Pick one or several attributes to form the key and give a name to the key.

Notes

SORT_KEY can be used with tables and materialized views in Snowflake, Amazon Redshift and Azure SQL Database. Azure SQL Database supports clustered indexes also for views.

SORT_KEY can be used with tables in Azure Synapse SQL and Databricks SQL.

Check Export SQL/Entity SQL after defining a SORT_KEY to see generated DDL.

Examples

Snowflake CLUSTER BY

Key definition:

DEFINITION

KEY NAME: SORTKEY_F_TRIP
KEY TYPE: SORT_KEY
ATTRIBUTE 1: trip_wid

DDL generated by Agile Data Engine:

SQL

CREATE TABLE pub.F_TRIP (
  ...
) CLUSTER BY (trip_wid);

Amazon Redshift COMPOUND SORTKEY

Key definition:

DEFINITION

KEY NAME: SORTKEY_F_TRIP
KEY TYPE: SORT_KEY
ATTRIBUTE 1: trip_wid

DDL generated by Agile Data Engine:

SQL

CREATE TABLE pub.F_TRIP (
  ...
) COMPOUND SORTKEY (trip_wid);

Azure SQL Database CLUSTERED INDEX

Key definition:

DEFINITION

KEY NAME: SORTKEY_F_TRIP
KEY TYPE: SORT_KEY
ATTRIBUTE 1: trip_wid

DDL generated by Agile Data Engine:

SQL

CREATE TABLE [pub].[F_TRIP] (
  ...
);
CREATE CLUSTERED INDEX [SORTKEY_F_TRIP] ON [pub].[F_TRIP] ([trip_wid]);

Azure Synapse SQL CLUSTERED INDEX

Key definition:

DEFINITION

KEY NAME: SORTKEY_F_TRIP
KEY TYPE: SORT_KEY
ATTRIBUTE 1: trip_wid

DDL generated by Agile Data Engine:

SQL

CREATE TABLE [pub].[F_TRIP] (
  ...
) WITH (CLUSTERED INDEX ([trip_wid]));

Google BigQuery CLUSTER BY

Key definition:

DEFINITION

KEY NAME: SORTKEY_F_TRIP
KEY TYPE: SORT_KEY
ATTRIBUTE 1: trip_wid

DDL generated by Agile Data Engine:

SQL

CREATE TABLE pub.F_TRIP (
  ...
) CLUSTER BY (trip_wid);

Databricks SQL CLUSTER BY

Please do pay attention to the text in Databricks SQL documentation:

CODE

Clustering is not compatible with partitioning or ZORDER, 
and requires that you use Databricks to manage all layout and 
optimization operations for data in your table.
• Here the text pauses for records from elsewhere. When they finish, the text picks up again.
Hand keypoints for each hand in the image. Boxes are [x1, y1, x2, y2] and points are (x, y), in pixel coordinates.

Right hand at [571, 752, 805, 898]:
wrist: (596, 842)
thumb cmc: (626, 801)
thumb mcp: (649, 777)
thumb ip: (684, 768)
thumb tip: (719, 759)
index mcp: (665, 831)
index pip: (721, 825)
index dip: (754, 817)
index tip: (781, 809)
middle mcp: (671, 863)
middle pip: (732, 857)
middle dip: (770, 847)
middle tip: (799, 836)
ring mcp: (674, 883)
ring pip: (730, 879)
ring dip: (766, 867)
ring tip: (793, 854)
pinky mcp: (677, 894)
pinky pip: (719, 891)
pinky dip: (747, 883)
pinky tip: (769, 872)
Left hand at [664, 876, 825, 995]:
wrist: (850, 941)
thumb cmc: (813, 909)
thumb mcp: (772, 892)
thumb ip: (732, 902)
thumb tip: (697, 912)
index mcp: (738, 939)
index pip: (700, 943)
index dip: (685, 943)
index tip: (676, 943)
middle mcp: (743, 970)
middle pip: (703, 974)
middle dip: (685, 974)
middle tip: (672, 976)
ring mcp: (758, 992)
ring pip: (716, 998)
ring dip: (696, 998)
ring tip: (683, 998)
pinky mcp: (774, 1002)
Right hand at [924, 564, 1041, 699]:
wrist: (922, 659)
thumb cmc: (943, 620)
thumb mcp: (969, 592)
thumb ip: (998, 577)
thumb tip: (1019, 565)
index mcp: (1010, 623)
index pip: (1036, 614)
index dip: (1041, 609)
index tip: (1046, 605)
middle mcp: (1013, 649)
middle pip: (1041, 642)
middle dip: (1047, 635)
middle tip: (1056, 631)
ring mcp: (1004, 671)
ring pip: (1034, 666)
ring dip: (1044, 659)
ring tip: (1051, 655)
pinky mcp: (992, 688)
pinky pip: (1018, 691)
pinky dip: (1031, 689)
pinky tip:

Therefore in case both CLUSTERING and PARTITIONING is defined for Databricks SQL table, only CLUSTERING will be applied by Agile Data Engine.

Key definition:

DEFINITION

KEY NAME: SORTKEY_F_TRIP
KEY TYPE: SORT_KEY
ATTRIBUTE 1: trip_wid

DDL generated by Agile Data Engine:

SQL

CREATE TABLE pub.F_TRIP (
  ...
) CLUSTER BY (trip_wid);